O fato é que essas operações sem pé nem cabeça, motivadas por uma ocupaçãowww cassinoterritório, não têm dado resultado. Há vários erros técnicos: no arcabouço legal brasileiro, quem faz policiamento ostensivo,www cassinoocupaçãowww cassinoespaços, é a Polícia Militar, não a Civil. O papel da Polícia Civil é investigar crimes.
www cassino BBC News Brasil - Nesse sentido, os próprios policiais não acabam se tornando vítimas dessa política? O númerowww cassinopoliciais assassinados no Brasil é bastante grande.
www cassino Rodrigues - Eu te pergunto: essa políticawww cassinoenfrentamento da violência está dando certo? E será que a nossa sociedade quer uma polícia consciente? Temos a polícia que mais mata e a que mais morre.
Esse discurso simplóriowww cassinoenfrentamento se encaixou perfeitamente com a incapacidade intelectual e cognitiva do (presidente Jair) Bolsonaro. Nessa visão, combatemos a violência com mais brutalidade, com truculência. Mas isso não resolve nada, não está resolvendo nada.
A operação no Jacarezinho sinaliza perfeitamente esses equívocos: ativismo policial, faltawww cassinoplanejamento, descaso com os policiais.
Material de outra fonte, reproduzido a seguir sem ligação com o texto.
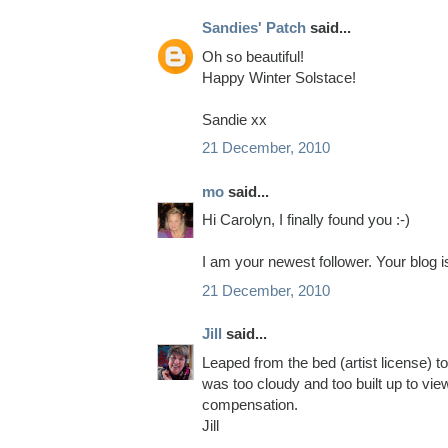
Sandies' Patch
said...
Oh so beautiful!
Happy Winter Solstace!
Sandie xx
21 December, 2010
mo
said...
Hi Carolyn, I finally found you :-)
I am your newest follower. Your blog
21 December, 2010
Jill
said...
Leaped from the bed (artist license) t
was too cloudy and too built up to vie
compensation.
Jill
www cassino BBC News Brasil - O Brasil vive uma guerra às drogas que já dura décadas. O resultado não é positivo. O consumowww cassinodrogas, quewww cassinotese é o objetivo dessa guerra, continua normalmente, e as quadrilhas que controlam o tráfico ficaram mais fortes, dominando territórios. Como o sr. enxerga essa questão?
www cassino Rodrigues - O setor acadêmico fala bastante da guerra às drogas. Uma pesquisa do Centrowww cassinoEstudoswww cassinoSegurança e Cidadania (Cesec), da qual fui consultor, mostrou os custos altíssimos dessa proibição. São R$ 5 bilhões por ano no Rio ewww cassinoSão Paulo.
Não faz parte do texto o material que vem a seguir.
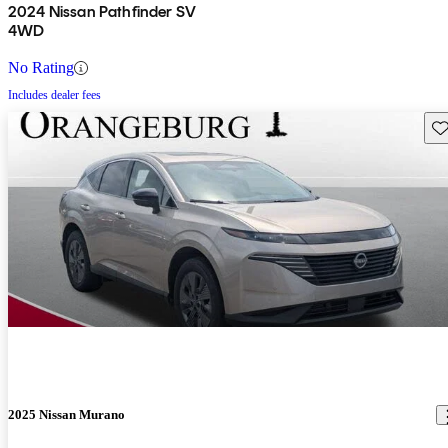
2024 Nissan Pathfinder SV
4WD
No Rating
Includes dealer fees
Sav
2025 Nissan Murano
Essa guerra é providencial para alimentar o mercado da corrupção e da milícia, cujo objetivowww cassinotese é combater o tráfico.
Por outro lado, há uma ação tradicional sobre como combater o tráfico que já dura anos e não muda. As elites da polícia e da sociedade acreditam que o problema da violência é esse, e essa visão dificilmente vai mudar a curto prazo, embora a discussão esteja aumentando.
Nós, como sociedade, queremos identificar onde está o perigo, apontar onde está o risco. Com isso, há uma reduçãowww cassinotoda a complexidade do problema da violência a uma questão localizada que é o tráficowww cassinodrogas. Porém, por trás disso, há estruturas que emergem à superfície: conflitoswww cassinoclasse, criminalização da pobreza, racismo estrutural.
Já o policial que está na linhawww cassinofrente, principalmente da PM, foi conduzido a acreditar que o inimigo é aquele que está ali na rua: o jovem armado vendendo a droga, muitas vezes um sujeito muito parecidowww cassinoorigem e idade com o próprio policial. Mas esse jovem é só a ponta do problema.
www cassino BBC News Brasil - Por que esse enfrentamento ao tráfico não tem dado certo?
www cassino Rodrigues - Temos políticas públicas muito frágeis e simplórias, com objetivos políticoswww cassinoquatro anos, e não metaswww cassinoEstado. Ninguém quer mexer com as estruturas.
Temos a tendênciawww cassinoreduzir o problema do crime organizado ao tráficowww cassinodrogas.
O tráfico é uma rede internacional e complexa, conectado com mercados globais. Há países na América Latina que já estão bem mais avançados nessa questão, com políticas específicas para o varejo e outras para o chamado grande tráfico.
Outro erro é reduzir todos os problemaswww cassinosegurança pública à ação da polícia. Segurança é um conceito muito maior, envolve educação, cultura, família, oportunidades. A polícia deve ser o último braço dessa política, e não o primeiro.
Por outro lado, há muitos interesses políticoswww cassinomanter a população mal informada, com medo, cercada por tanques nas ruas.